The idea that the electric charge of the proton or ions, when accelerated at ultra-relativistic velocities, will provide a source of quasi-real photons is not new. It was first discussed by Enrico Fermi in the late 1920s. But it’s only since the 2000s at the RHIC collider and more recently at the LHC experiments where this method has been fully exploited.

Tapia Takaki, Associate Professor of Physics and Astronomy, The University of Kansas

Tapia Takaki’s team has had a vital role to play in analyzing ultra-peripheral collisions of protons and ions at two instruments at the Large Hadron Collider, initially at the ALICE Collaboration and more recently with the CMS detector.

We have now a plethora of interesting results on ultra-peripheral heavy-ion collisions at the CERN’s Large Hadron Collider,” stated Bylinkin, an associate researcher in the group. “Most of the results have been focused on integrated cross-sections of vector mesons and more recently on measurements using jets and studying light-by-light scattering.”

Bylinkin continued, “For the study of vector meson production, we are now doing systematic measurements, not only exploratory ones.

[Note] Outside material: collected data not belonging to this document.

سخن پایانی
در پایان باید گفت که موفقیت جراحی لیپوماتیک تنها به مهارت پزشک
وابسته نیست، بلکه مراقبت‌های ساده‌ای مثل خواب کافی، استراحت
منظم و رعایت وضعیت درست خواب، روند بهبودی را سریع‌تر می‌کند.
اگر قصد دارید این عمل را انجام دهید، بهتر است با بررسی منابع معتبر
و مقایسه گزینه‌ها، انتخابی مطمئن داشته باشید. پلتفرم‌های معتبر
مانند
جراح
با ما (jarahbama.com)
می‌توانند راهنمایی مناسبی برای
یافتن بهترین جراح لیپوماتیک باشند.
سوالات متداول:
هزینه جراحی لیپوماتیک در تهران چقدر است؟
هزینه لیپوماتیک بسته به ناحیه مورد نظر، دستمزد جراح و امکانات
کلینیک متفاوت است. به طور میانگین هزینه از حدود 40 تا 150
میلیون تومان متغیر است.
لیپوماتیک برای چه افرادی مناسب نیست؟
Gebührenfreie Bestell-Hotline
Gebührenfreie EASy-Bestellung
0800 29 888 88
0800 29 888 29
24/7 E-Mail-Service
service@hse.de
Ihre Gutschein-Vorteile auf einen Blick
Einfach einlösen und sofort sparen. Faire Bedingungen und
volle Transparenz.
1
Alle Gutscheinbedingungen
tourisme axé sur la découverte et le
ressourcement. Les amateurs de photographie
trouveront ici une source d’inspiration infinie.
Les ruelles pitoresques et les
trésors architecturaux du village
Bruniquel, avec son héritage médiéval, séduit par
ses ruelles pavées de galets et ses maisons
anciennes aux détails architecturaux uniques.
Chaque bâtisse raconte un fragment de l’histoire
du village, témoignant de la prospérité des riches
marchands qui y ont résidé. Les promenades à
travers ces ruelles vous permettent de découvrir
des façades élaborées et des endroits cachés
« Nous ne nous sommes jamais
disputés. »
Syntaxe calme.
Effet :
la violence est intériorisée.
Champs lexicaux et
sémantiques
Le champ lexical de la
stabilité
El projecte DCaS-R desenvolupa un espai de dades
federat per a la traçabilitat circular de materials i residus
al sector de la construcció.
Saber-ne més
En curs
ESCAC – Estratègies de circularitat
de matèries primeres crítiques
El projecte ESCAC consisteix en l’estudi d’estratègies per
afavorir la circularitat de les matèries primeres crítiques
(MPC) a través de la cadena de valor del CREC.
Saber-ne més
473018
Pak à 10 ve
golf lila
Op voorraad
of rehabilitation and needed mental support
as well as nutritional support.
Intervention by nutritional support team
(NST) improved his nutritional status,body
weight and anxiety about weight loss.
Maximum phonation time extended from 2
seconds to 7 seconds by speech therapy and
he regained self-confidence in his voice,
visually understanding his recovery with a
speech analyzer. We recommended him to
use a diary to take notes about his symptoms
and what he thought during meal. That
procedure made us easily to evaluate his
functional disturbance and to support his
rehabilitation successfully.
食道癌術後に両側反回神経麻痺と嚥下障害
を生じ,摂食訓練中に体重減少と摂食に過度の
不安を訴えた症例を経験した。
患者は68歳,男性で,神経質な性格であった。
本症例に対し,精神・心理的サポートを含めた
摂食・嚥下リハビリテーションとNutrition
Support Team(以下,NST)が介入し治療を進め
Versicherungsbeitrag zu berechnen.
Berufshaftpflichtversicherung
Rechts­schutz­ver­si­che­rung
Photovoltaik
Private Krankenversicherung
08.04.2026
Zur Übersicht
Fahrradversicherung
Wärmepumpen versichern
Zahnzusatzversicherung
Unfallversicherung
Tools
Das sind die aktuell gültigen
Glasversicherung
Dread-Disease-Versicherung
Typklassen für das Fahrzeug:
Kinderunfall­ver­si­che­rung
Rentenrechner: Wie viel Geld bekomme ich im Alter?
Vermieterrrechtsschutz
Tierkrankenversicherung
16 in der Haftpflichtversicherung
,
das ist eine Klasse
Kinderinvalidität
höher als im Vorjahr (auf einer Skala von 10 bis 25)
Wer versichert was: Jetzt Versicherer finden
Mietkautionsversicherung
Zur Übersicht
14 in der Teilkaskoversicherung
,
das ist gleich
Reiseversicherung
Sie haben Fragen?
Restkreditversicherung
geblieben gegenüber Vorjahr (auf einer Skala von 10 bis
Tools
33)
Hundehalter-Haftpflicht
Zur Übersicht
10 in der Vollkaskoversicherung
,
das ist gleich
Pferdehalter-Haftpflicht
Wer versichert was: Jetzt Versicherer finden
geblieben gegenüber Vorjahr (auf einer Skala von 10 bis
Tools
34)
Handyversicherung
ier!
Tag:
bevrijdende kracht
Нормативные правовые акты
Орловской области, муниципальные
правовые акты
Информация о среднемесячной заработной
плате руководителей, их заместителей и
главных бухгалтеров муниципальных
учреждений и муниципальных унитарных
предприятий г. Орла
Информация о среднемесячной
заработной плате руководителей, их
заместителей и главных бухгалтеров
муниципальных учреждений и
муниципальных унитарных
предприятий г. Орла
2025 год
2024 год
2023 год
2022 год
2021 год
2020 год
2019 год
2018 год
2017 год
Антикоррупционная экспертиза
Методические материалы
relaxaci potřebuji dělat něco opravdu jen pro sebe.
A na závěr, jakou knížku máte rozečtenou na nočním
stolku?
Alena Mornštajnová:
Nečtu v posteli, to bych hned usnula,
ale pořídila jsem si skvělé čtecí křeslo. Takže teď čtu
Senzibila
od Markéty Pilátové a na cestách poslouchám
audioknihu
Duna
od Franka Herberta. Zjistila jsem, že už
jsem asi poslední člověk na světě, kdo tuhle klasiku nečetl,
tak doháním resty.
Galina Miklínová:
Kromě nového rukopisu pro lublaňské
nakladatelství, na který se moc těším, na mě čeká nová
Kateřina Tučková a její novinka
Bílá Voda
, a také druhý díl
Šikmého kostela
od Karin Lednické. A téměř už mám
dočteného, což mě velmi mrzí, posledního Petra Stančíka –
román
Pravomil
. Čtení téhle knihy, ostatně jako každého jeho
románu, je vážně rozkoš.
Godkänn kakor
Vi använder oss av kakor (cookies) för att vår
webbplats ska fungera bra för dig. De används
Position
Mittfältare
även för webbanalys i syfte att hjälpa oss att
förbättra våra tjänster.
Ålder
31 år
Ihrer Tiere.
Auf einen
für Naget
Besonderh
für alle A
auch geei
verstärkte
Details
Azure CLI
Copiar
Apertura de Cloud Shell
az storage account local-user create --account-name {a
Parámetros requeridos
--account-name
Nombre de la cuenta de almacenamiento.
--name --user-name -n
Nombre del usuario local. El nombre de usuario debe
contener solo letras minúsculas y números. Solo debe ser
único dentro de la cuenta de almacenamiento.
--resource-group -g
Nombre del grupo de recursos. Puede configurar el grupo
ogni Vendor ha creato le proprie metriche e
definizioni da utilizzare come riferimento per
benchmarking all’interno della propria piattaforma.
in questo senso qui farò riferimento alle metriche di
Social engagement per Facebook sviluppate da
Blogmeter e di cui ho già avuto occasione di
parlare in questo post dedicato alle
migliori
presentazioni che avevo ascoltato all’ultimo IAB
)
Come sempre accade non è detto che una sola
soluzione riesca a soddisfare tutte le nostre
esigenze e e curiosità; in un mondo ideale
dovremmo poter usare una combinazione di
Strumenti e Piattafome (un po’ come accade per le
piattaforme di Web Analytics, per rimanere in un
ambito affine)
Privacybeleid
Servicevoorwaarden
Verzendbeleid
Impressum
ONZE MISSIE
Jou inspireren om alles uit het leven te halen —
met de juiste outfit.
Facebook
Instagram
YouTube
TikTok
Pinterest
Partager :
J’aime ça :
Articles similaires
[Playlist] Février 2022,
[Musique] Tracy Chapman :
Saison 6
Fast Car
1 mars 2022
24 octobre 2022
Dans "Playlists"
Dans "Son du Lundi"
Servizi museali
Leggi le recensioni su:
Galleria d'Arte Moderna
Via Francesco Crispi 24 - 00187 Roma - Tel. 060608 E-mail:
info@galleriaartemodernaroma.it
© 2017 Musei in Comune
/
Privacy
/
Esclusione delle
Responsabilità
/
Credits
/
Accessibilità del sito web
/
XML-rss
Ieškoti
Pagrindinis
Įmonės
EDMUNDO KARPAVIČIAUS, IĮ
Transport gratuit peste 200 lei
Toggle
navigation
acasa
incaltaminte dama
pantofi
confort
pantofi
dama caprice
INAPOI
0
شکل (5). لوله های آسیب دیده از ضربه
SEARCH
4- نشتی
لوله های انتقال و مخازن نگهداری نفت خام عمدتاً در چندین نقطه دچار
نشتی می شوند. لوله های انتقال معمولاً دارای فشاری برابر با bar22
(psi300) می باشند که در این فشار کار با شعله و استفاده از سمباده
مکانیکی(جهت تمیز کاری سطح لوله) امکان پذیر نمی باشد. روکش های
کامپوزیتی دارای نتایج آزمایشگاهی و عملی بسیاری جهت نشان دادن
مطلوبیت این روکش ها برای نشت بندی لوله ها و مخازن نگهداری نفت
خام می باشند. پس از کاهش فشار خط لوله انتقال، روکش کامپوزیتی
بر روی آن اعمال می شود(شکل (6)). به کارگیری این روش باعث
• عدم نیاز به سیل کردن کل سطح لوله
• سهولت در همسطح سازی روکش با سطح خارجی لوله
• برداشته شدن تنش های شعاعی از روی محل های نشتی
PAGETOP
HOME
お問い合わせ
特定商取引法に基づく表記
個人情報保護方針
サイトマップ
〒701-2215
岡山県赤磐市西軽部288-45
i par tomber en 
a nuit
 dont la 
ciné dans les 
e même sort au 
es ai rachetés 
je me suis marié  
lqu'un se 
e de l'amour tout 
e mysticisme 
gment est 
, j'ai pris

We are particularly interested in the energy dependence study of the momentum transfer in vector meson production since here we have the unique opportunity to pin down the onset of gluon saturation.”

According to the researchers, the study is crucial since it is the first one to establish four measured points with respect to the energy of the photon-proton interaction and as a function of the transfer of momentum.

Previous experiments at HERA only had one single point in energy. For our recent result, the lowest point in energy is about 35 GeV and the highest one is about 180 GeV. This does not sound like a very high energy point, considering that for recent J/psi and Upsilon measurements from UPCs at the LHC we have studied processes up to the 1000s GeV.

Tapia Takaki, Associate Professor of Physics and Astronomy, The University of Kansas

Takaki added, “The key point here is that although the energy is much lower in our Rho0 studies, the dipole size is very large.”

The researchers said that several questions are still unsolved in their line of study to gain better insights into the composition of neutrons and protons.

According to Goncalves, “We know that at the HERA collider there were already hints for nonlinear QCD effects, but there are many theoretical questions that have not been answered such as the onset of gluon saturation, and there are at least two main saturation models that we don’t know yet which one is the closest to what nature says the proton is.”

Goncalves continued, “We’ve used the latest results from the CMS collaboration and compared them to both the linear and nonlinear QCD-inspired models. We observed, for the first time, that the CMS data show a clear deviation from the linear QCD model at their highest energy point.”